__Task description__: Summarize the blog page in two sentences.

++++ Document extract ++++

50 of the Best

Fri 20 Aug 2021 - Filed under: Not a Journal., | Posted by: Gavin

We’re delighted to see Sofia Samatar’s two Olondria novels included in NPR’s big fun list — how many have you read?

We Asked, You Answered: Your 50 Favorite Sci-Fi And Fantasy Books Of The Past Decade

In Olondria, you can smell the ocean wind coming off the page, soldiers ride birds, angels haunt humans, and written dreams are terribly dangerous. “Have you ever seen something so beautiful that you’d be content to just sit and watch the light around it change for a whole day because every passing moment reveals even more unbearable loveliness and transforms you in ways you can’t articulate?” asks judge Amal El-Mohtar. “You will if you read these books.”

Which reminds me it was also on a big list last year:  Time Magazine 100 Best Fantasy Books of All Time

“This slowly-unraveling, exquisitely-detailed novel made the poet Sofia Samatar a World Fantasy Award winner and a Nebula Award finalist. It follows Jevick, a young writer who is obsessed with the fantastical, distant world of Olondria, where his father is a merchant. But when Jevick is called there after he inherits the family business, he becomes haunted by a ghost—and is unwittingly pulled into Olondria’s power struggle. The novel unfolds in waves of A Game of Thrones-level twists, all while its fantastical world-building pulls from South Asian, Middle Eastern and African cultures to offer a welcome departure from Eurocentric fantasy.”



Vandana Singh, Climate Imagination Fellow

Tue 17 Aug 2021 - Filed under: Not a Journal., , | Posted by: Gavin

I was delighted to see via Locus that Vandana Singh (author of Ambiguity Engines among others) is one of 4 new Climate Imagination Fellows, hosted by the Center for Science and the Imagination at Arizona State University. The fellowship “seeks to inspire a wave of narratives about what positive climate futures might look like for communities around the world.”

++++ Record extracts ++++

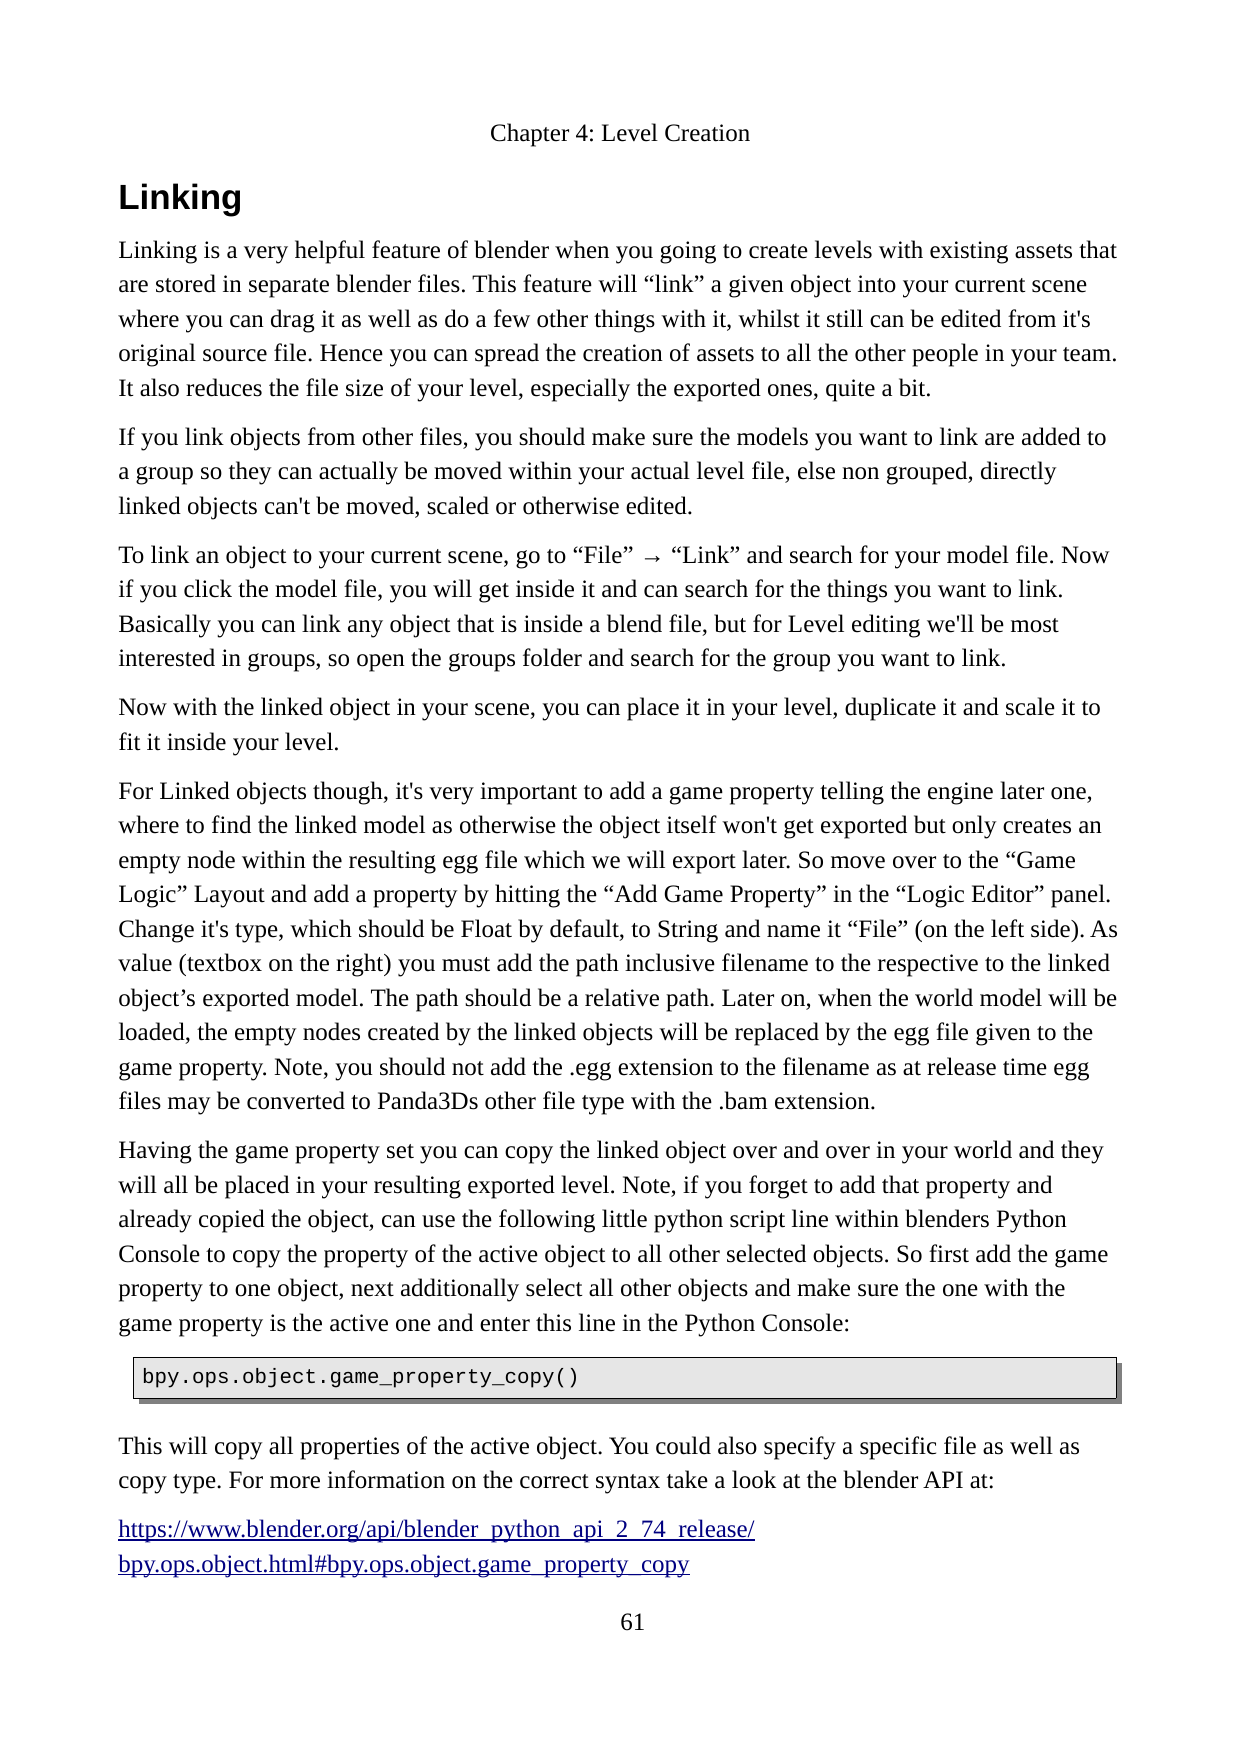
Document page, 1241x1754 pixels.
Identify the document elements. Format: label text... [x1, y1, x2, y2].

text To link an object to your current scene, go to “File” → “Link” and search for your model file. Now if you click the model file, you will get inside it and can search for the things you want to link. Basically you can link any object that is inside a blend file, but for Level editing we'll be most interested in groups, so open the groups folder and search for the group you want to link. [118, 540, 1122, 672]
text Linking is a very helpful feature of blender when you going to create levels with existing assets that are stored in separate blender files. This feature will “link” a given object into your current scene where you can drag it as well as do a few other things with it, whilst it still can be edited from it's original source file. Hence you can spread the creation of assets to all the other people in your team. It also reduces the file size of your level, especially the exported ones, quite a bit. [118, 235, 1122, 402]
text bpy.ops.object.game_property_copy() [134, 1358, 1116, 1398]
text If you link objects from other files, you should make sure the models you want to link are added to a group so they can actually be moved within your actual level file, else non grouped, directly linked objects can't be moved, scaled or otherwise edited. [118, 422, 1122, 519]
text https://www.blender.org/api/blender_python_api_2_74_release/bpy.ops.object.html#bpy.ops.object.game_property_copy [118, 1514, 1122, 1578]
text For Linked objects though, it's very important to add a game property telling the engine later one, where to find the linked model as otherwise the object itself won't get exported but only creates an empty node within the resulting egg file which we will export later. So move over to the “Game Logic” Layout and add a property by hitting the “Add Game Property” in the “Logic Editor” panel. Change it's type, which should be Float by default, to String and name it “File” (on the left side). As value (textbox on the right) you must add the path inclusive filename to the respective to the linked object’s exported model. The path should be a relative path. Later on, when the world model will be loaded, the empty nodes created by the linked objects will be replaced by the egg file given to the game property. Note, you should not add the .egg extension to the filename as at release time egg files may be converted to Panda3Ds other file type with the .bam extension. [118, 776, 1122, 1115]
subtitle Linking [118, 176, 1122, 217]
text This will copy all properties of the active object. You could also specify a specific file as well as copy type. For more information on the correct syntax take a look at the blender API at: [118, 1431, 1122, 1494]
text Now with the linked object in your scene, you can place it in your level, duplicate it and scale it to fit it inside your level. [118, 692, 1122, 756]
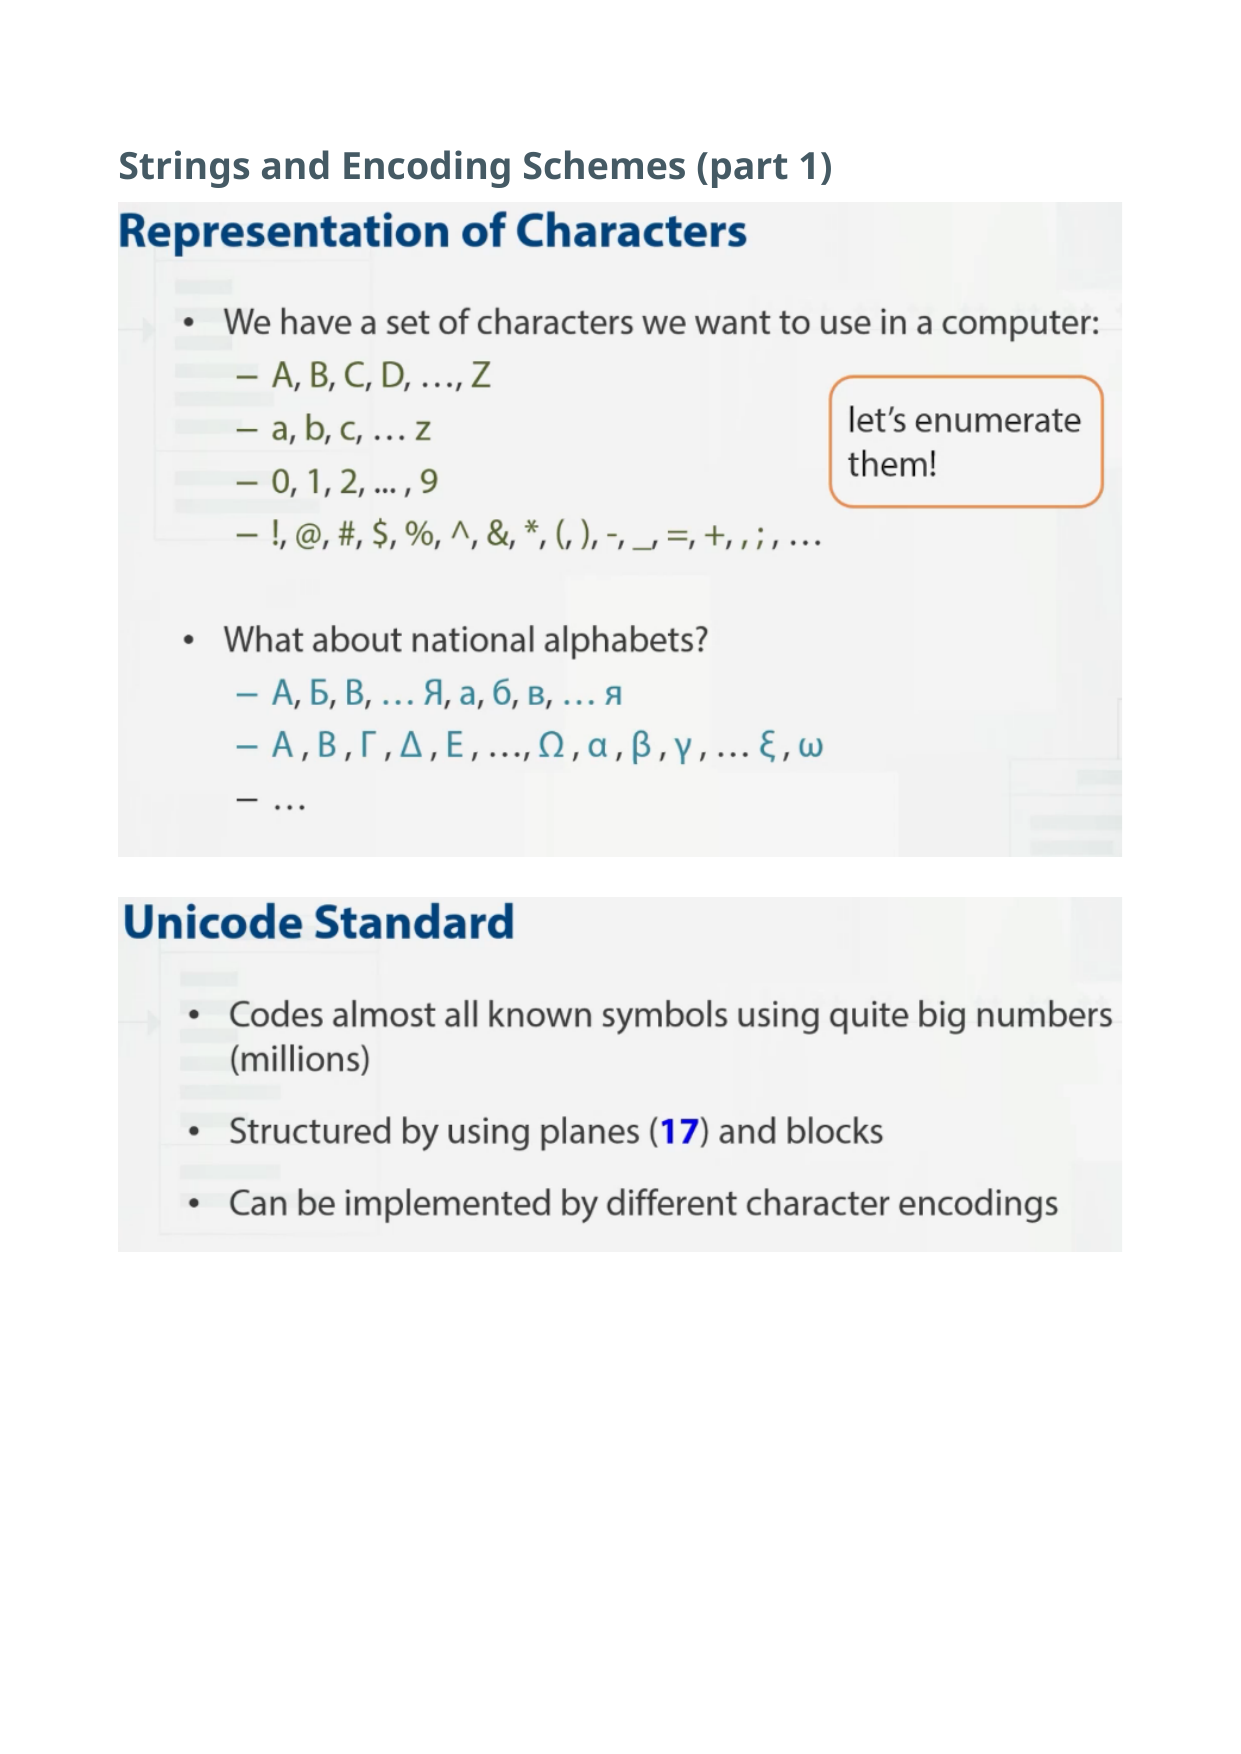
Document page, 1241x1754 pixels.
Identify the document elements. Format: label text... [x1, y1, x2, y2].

++++

__Output__: Sofia Samatar's two Olondria novels appear on NPR's list of 50 favorite sci-fi and fantasy books of the past decade, and a year earlier an Olondria novel was on Time Magazine's list of the 100 Best Fantasy Books of All Time. Vandana Singh is one of four new Climate Imagination Fellows hosted by the Center for Science and the Imagination at Arizona State University, a fellowship that seeks to inspire narratives about positive climate futures.